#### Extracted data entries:
━━━━━━━━━━

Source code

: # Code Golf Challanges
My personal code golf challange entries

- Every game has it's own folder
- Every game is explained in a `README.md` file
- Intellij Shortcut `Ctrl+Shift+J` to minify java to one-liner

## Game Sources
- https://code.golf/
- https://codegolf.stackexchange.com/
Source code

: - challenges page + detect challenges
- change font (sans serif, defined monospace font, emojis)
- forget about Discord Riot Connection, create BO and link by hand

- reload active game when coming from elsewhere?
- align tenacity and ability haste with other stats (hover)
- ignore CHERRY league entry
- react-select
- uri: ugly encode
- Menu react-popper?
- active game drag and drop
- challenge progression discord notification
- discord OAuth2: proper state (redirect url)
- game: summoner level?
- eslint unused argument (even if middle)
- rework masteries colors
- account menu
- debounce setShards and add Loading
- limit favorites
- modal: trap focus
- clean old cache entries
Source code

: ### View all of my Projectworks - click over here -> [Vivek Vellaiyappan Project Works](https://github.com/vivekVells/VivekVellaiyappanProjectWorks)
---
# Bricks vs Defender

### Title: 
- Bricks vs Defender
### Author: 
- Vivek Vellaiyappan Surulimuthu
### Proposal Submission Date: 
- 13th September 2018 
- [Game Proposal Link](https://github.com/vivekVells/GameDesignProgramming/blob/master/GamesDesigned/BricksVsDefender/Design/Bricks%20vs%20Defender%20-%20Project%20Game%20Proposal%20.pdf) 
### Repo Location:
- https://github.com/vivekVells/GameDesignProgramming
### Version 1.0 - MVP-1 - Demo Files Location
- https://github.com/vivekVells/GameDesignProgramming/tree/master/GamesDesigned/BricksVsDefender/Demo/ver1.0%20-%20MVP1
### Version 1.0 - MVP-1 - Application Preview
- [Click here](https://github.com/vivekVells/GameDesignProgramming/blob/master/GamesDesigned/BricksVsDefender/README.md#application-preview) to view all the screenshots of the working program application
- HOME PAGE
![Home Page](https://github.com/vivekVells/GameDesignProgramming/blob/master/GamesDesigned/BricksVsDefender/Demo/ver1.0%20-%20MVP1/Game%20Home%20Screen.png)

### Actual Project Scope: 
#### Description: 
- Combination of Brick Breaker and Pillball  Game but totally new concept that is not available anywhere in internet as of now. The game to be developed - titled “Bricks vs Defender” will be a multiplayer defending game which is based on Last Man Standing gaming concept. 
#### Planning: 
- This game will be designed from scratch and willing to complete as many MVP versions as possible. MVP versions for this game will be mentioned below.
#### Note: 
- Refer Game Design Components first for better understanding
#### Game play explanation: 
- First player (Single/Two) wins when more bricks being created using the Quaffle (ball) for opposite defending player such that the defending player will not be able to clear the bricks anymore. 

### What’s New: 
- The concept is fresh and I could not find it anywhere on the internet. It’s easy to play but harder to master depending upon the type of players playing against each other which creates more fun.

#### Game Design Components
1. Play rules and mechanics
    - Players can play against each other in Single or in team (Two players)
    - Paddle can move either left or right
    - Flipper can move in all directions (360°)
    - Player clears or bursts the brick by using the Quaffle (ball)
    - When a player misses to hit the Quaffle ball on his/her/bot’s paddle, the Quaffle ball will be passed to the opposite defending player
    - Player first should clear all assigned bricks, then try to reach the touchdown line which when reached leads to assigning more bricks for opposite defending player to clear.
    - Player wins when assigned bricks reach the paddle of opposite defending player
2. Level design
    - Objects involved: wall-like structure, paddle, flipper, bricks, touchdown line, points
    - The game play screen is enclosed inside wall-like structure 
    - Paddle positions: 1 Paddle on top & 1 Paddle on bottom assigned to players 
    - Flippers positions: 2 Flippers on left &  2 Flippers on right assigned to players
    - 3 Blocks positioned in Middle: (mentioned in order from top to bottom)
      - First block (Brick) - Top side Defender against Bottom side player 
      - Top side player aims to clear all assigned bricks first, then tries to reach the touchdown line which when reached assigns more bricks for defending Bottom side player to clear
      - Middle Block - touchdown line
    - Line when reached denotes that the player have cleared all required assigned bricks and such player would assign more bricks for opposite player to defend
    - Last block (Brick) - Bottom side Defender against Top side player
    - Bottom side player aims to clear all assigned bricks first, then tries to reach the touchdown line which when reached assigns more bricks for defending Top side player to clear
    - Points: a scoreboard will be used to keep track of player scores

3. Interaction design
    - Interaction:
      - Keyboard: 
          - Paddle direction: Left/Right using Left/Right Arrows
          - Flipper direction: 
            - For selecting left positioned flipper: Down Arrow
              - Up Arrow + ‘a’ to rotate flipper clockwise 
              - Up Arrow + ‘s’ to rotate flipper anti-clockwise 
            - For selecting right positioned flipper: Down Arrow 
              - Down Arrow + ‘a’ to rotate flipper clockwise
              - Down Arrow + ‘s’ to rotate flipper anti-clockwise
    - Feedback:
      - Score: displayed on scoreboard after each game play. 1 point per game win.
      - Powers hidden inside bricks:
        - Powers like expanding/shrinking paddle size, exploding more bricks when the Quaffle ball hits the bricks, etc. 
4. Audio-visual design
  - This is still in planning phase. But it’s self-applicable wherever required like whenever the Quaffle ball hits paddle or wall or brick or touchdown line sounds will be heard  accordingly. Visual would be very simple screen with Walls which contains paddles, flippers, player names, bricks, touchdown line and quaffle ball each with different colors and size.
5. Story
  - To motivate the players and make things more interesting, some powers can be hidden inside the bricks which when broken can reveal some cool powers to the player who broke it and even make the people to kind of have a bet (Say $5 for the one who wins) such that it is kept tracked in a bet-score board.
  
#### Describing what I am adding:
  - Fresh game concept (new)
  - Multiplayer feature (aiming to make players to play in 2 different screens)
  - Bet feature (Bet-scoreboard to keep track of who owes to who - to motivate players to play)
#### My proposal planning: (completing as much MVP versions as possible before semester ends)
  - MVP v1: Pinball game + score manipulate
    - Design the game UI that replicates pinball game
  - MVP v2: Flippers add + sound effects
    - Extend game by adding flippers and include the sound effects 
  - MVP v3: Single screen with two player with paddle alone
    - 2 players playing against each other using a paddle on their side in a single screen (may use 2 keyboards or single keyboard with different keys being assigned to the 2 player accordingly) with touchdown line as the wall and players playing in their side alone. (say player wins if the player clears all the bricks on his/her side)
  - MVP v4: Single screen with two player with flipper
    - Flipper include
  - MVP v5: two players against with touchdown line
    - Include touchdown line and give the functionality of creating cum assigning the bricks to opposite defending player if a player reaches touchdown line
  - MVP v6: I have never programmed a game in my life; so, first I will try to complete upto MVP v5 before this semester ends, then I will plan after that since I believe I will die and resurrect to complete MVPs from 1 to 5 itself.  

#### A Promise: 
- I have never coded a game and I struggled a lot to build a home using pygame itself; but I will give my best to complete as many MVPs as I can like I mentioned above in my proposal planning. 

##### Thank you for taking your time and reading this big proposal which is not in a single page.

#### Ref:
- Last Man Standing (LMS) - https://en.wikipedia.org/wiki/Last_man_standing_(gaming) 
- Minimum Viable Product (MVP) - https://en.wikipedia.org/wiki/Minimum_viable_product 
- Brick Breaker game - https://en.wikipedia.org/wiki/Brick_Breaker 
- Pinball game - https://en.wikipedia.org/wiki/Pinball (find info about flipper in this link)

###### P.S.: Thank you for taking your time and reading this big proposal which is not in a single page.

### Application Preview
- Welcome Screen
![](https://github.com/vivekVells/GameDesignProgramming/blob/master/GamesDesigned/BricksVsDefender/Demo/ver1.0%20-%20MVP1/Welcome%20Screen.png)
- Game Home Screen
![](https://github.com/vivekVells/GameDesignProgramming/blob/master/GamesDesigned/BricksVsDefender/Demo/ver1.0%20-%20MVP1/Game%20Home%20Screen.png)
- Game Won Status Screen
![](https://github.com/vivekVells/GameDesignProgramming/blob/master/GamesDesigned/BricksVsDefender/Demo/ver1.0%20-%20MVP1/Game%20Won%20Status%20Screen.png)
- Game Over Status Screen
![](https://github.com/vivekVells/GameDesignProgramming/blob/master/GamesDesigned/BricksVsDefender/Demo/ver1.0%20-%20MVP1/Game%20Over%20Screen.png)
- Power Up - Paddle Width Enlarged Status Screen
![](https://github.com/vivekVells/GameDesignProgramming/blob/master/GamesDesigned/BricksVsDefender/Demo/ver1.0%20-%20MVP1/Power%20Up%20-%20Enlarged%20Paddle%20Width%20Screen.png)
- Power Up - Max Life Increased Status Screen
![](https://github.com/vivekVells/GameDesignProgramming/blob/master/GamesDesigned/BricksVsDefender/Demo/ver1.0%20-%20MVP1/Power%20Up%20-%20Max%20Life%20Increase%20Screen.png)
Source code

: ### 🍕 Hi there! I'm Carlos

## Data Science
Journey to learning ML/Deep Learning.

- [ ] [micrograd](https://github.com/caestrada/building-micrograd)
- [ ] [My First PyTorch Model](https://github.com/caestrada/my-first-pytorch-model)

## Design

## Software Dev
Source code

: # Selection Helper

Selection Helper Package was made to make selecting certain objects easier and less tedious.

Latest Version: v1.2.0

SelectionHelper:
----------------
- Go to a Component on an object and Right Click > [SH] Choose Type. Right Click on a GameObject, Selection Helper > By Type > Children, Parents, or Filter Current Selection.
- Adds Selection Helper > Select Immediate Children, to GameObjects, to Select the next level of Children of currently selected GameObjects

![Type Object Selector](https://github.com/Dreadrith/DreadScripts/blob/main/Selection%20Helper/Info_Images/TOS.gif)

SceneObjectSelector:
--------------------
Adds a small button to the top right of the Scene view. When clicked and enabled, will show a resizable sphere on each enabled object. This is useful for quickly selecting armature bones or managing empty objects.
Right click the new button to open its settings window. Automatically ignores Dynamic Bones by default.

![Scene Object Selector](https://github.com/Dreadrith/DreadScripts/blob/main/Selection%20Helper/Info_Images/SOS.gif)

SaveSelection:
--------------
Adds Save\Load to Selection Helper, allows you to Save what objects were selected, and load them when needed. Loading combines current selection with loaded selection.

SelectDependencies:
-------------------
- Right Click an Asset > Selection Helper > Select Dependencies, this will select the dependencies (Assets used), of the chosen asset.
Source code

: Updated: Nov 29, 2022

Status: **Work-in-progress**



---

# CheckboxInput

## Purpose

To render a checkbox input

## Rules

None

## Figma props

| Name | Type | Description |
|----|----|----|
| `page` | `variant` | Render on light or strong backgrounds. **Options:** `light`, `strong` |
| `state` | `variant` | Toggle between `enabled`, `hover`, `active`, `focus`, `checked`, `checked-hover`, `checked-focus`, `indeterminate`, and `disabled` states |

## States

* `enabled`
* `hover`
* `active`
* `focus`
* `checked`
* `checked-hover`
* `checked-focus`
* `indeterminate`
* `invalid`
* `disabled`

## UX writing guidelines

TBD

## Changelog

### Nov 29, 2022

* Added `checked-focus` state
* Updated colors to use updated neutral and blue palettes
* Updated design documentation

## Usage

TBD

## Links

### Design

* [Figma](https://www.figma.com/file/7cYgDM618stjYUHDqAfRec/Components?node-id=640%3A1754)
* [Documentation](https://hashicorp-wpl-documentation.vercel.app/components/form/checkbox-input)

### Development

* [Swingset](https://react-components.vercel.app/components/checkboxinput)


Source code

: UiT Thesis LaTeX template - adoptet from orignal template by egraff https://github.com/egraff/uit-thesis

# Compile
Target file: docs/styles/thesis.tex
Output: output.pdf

━━━━━━━━━━

#### EXERCISE BRIEF:
Copy out the lines above with "selected" in them.

#### SOLUTION:
- Adds Selection Helper > Select Immediate Children, to GameObjects, to Select the next level of Children of currently selected GameObjects
Adds Save\Load to Selection Helper, allows you to Save what objects were selected, and load them when needed. Loading combines current selection with loaded selection.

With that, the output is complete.